Read more: Accused Pelosi attacker David DePape spread QAnon, other far-right, bigoted conspiracies

I won't go so far as to say he was a victim, but he was a vessel for a fire hose flow of propaganda, holding it all in until doing nothing seemed unconscionable. He is accountable for his violence, but it is clear he has lost the ability to parse truth from that swamp of what he calls research.

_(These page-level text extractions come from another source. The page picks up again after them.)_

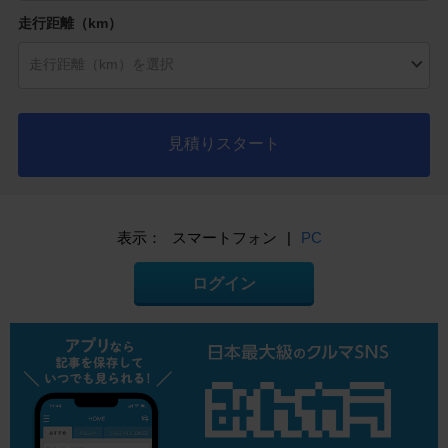
走行距離（km）
見積りスタート
表示：
スマートフォン
|
PC
ログイン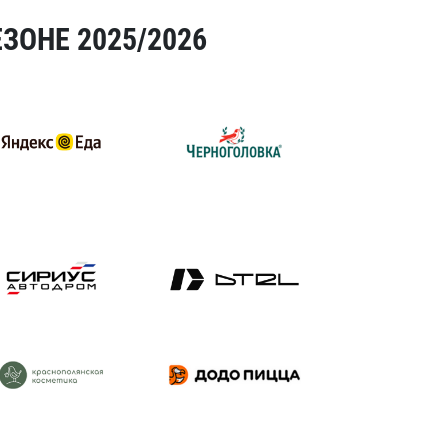
ЗОНЕ 2025/2026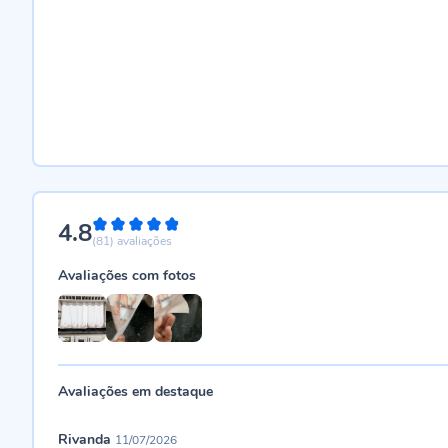
4.8
96%
(81)
avaliações
Avaliações com fotos
Avaliações em destaque
Rivanda
11/07/2026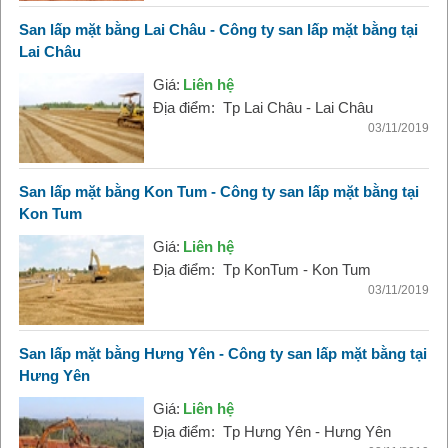
San lấp mặt bằng Lai Châu - Công ty san lấp mặt bằng tại
Lai Châu
Giá:
Liên hệ
Địa điểm:
Tp Lai Châu - Lai Châu
03/11/2019
San lấp mặt bằng Kon Tum - Công ty san lấp mặt bằng tại
Kon Tum
Giá:
Liên hệ
Địa điểm:
Tp KonTum - Kon Tum
03/11/2019
San lấp mặt bằng Hưng Yên - Công ty san lấp mặt bằng tại
Hưng Yên
Giá:
Liên hệ
Địa điểm:
Tp Hưng Yên - Hưng Yên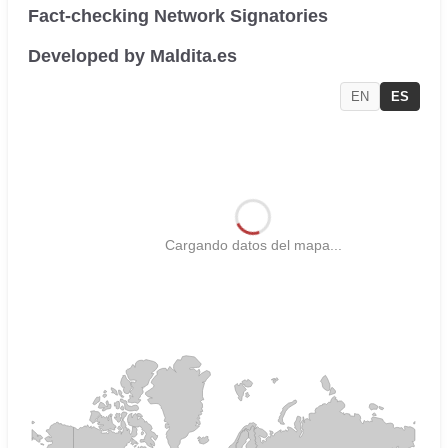
Fact-checking Network Signatories
Developed by Maldita.es
EN
ES
Cargando datos del mapa...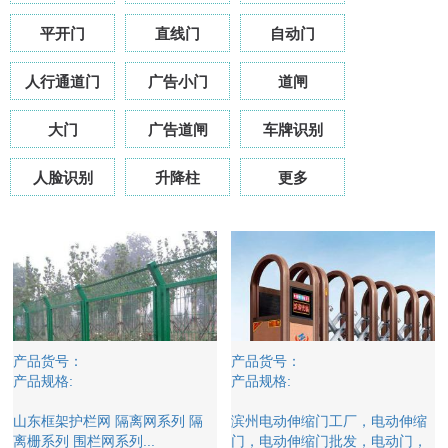
平开门
直线门
自动门
人行通道门
广告小门
道闸
大门
广告道闸
车牌识别
人脸识别
升降柱
更多
产品货号：
产品货号：
产品规格:
产品规格:
山东框架护栏网 隔离网系列 隔
滨州电动伸缩门工厂，电动伸缩
离栅系列 围栏网系列...
门，电动伸缩门批发，电动门，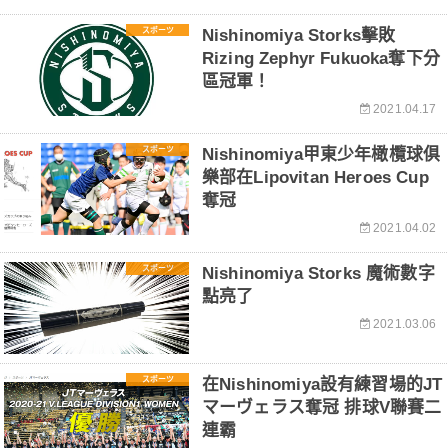
スポーツ
Nishinomiya Storks擊敗
Rizing Zephyr Fukuoka奪下分
區冠軍！
2021.04.17
スポーツ
Nishinomiya甲東少年橄欖球俱
樂部在Lipovitan Heroes Cup
奪冠
2021.04.02
スポーツ
Nishinomiya Storks 魔術數字
點亮了
2021.03.06
スポーツ
在Nishinomiya設有練習場的JT
マーヴェラス奪冠 排球V聯賽二
連霸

Somewhere along his journey, DePape began believing that a secret cabal of so-called elites was ruling the world and participating in a cult that sexually abused children.

That's how DePape came up with his list of targets — most of those on it are somewhere in QAnon lore — a set of conspiracies that QAnon expert and Michigan State University professor Laura Dilley told me "absolutely are endemic now."

At its core, the political turmoil caused by these falsehoods is not much different from the satanic panic that ruled in the 1980s, driven by discomfort with more women joining the workforce and leaving their children in day care. Then, too, conservatives vilified the LGBTQ+ community to fuel fear that children were in danger and American society was on the brink of collapse.

And Donovan points out that even the KKK focused on children and education in the 1920s, with the same arguments about American values.

So none of this is new.

But we are capable of not repeating the past. Hate and conspiracy aren't normal. They aren't American values, to be debated as valid political positions.

David DePape was fighting an enemy conjured by lies. That enemy may not be real, but the danger of those lies is.